## Aim of the exercise
The lines to copy are those in the records below that hold the word "Sultan".

(Data items)
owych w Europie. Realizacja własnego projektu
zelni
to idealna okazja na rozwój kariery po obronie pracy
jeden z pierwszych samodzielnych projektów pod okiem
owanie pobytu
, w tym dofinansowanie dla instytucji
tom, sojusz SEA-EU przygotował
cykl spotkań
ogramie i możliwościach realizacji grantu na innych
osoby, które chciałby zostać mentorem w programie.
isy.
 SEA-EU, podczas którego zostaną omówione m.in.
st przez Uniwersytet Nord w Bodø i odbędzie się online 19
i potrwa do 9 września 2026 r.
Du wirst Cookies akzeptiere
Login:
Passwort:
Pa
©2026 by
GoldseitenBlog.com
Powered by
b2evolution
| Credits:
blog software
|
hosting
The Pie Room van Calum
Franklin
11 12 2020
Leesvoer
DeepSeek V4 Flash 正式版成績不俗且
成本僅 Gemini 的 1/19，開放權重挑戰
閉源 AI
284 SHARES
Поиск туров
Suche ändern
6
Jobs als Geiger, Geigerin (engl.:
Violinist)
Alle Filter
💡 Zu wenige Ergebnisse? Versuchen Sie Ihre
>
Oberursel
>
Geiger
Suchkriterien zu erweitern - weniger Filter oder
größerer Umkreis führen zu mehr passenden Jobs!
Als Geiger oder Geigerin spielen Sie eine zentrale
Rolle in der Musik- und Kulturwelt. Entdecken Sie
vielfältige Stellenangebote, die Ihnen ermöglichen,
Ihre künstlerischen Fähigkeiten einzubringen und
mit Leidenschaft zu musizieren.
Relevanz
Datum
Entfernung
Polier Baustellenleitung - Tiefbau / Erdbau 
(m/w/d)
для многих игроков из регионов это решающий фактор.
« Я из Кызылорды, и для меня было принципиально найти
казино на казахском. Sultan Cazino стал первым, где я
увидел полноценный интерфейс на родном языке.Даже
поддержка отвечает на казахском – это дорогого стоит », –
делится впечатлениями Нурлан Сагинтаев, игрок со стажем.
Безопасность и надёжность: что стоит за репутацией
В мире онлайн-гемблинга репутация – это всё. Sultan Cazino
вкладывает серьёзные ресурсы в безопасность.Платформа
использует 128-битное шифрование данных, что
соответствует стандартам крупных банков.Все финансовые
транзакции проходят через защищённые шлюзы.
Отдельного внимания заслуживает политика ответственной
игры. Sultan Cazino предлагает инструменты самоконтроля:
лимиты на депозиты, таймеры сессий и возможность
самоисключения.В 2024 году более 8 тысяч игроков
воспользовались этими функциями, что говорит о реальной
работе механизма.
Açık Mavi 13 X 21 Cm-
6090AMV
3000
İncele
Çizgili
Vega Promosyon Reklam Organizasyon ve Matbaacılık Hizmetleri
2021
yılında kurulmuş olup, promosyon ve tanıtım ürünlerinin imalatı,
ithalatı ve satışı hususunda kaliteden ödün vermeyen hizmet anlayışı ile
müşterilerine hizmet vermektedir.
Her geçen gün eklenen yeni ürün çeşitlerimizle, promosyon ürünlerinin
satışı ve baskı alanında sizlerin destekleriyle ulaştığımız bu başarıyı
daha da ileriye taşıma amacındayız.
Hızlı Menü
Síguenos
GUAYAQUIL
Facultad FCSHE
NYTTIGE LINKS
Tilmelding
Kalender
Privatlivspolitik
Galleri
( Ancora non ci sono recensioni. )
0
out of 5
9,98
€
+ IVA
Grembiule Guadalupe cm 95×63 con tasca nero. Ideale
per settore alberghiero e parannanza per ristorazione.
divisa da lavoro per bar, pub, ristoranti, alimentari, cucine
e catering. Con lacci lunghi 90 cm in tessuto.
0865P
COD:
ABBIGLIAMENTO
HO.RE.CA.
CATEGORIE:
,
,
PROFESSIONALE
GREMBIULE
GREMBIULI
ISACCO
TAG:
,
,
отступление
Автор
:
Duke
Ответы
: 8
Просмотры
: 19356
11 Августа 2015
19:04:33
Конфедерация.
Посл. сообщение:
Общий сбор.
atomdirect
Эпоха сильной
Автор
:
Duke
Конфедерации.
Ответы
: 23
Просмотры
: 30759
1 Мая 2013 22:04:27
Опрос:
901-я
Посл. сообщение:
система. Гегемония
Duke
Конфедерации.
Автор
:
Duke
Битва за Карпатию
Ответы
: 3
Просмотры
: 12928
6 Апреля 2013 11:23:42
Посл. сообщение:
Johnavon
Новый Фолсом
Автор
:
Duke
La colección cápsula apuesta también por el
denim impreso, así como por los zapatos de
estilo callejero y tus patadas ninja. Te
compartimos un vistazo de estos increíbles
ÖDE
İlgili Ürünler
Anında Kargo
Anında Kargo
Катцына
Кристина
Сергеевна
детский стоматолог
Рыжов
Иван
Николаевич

## Answer for this exercise
казино на казахском. Sultan Cazino стал первым, где я
В мире онлайн-гемблинга репутация – это всё. Sultan Cazino
игры. Sultan Cazino предлагает инструменты самоконтроля:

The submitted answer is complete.